具材未開封状態の賞味期限は180日となっており、常温で保管できるので店舗負担も少なく廃棄金額の大幅な削減に繋がるのは明らかだろう。鍋おでんは廃棄の温床で店員も忌み嫌っている商材であり、これで一日1万円廃棄していたとすれば月30万円、半額本部補助を考慮しても月15万円と店舗の収益が大幅に増えその分をアルバイトの時給アップに使う、品揃え強化に使うなど他チェーンとの競争力強化に使える点で意義は大きい。
一方で客からすれば「好きなのが選べない」「玉子がない」「数が選べない」という意見もあるようで、この販売が好調ならば本部もレンジ対応の玉子を投入するなど次なる一手を打ってくる可能性は十分考えられる。仕事を減らす為のレンジおでんで仕事が増えたら本末転倒だが、客の意見と店の意見を聞きつつ難しい舵取りが求められる。

一部報道で昨年11月に独自にレンジおでんをフライング展開していた店があったが、現在その動画は削除されている。なぜならば容器がレンジ非対応のものを使っていた事、お母さん食堂のおでんは冷蔵保管であり常温保管に対応していない事であり本部から指摘を受けた可能性が高い。もちろん今回本部が発売したレンジおでんは容器もレンジ対応であり具材も常温保管に正式に対応しており、常温保管、入れてる部分を客に見せないオペレーション、「1600Wで1分20秒が最も美味しい」などと主張した部分は本部も参考にしたと思われる。
レンジおでんに対する世論の反応は「食品ロス削減になるならよいのでは」「清潔で衛生面に配慮したおでんが買える」「これでおでんツンツンできないね」などレンジおでんを高く評価する人達が多い。

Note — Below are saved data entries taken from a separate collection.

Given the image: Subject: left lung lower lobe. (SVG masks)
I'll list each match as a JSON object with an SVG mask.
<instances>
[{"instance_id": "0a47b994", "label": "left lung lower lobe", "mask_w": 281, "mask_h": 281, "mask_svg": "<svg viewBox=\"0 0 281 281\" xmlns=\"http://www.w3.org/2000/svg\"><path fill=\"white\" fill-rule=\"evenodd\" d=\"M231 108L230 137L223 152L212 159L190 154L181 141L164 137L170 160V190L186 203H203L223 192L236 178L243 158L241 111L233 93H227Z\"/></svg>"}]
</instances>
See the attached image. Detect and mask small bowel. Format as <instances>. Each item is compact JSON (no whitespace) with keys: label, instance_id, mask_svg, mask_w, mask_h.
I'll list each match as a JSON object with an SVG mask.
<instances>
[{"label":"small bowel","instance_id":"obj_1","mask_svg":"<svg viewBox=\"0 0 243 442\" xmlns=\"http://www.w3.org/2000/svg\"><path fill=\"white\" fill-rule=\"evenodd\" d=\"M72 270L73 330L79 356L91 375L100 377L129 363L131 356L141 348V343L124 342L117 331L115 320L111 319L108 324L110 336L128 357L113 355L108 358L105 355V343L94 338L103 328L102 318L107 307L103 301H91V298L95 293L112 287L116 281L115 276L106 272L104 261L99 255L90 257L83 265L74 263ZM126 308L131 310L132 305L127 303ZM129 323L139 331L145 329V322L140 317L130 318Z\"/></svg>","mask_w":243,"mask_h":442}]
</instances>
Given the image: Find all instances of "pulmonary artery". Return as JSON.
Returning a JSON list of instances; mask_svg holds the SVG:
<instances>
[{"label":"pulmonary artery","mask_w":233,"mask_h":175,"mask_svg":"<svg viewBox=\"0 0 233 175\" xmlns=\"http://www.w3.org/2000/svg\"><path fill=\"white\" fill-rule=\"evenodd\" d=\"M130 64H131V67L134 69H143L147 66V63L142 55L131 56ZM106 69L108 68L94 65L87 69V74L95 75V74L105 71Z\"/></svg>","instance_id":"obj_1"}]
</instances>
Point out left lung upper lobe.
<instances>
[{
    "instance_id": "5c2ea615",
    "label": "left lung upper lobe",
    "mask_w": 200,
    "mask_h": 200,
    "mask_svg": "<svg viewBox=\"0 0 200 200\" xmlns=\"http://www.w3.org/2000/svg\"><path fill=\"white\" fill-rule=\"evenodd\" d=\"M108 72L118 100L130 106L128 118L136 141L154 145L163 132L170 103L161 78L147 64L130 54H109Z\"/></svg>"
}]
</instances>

5年前のファミマでは絶対にあり得なかった施策を次々投入できるワケは、澤田社長の影響が大きい。彼は就任するとすぐに店員と同じ制服を着て店長研修を受け合格し、現場主義に徹した。表向きは「加盟店ファースト」を掲げているが、本音は「コンビニをぶっ壊す」「規則をぶっ壊す」「ルールをぶっ壊す」「常識を疑え」であり社内でも繰り返し吠えてきた。「検品は当たり前」「客層キーは当たり前」「黒髪は当たり前」など、数々の訳分からない規則やコンビニで従来当たり前とされてきた規則やルールの廃止を次々打ち出し加盟店の満足度を上げた。廃止当初は反対の声も多かったようであるが、数年経つと業務を減らして廃止するマインドが高まってきたように思う。客層キーを廃止する為に1年かけて説得し、「頭が切り換えられないなら部署を変われ」とまで発言したとされている。就任当初からコンビニ業界への危機感を抱いて対応に当たってきた訳であるので、東大阪の乱にも余裕で対処できた側面がある。
店員のオペレーション負担軽減のみならず、電気代削減、廃棄ロス、フードロス削減にもつながり環境に優しいレンジおでん。展開している店を探すのがなかなか大変であるが、興味のある人はぜひ食べてみてもらいたい。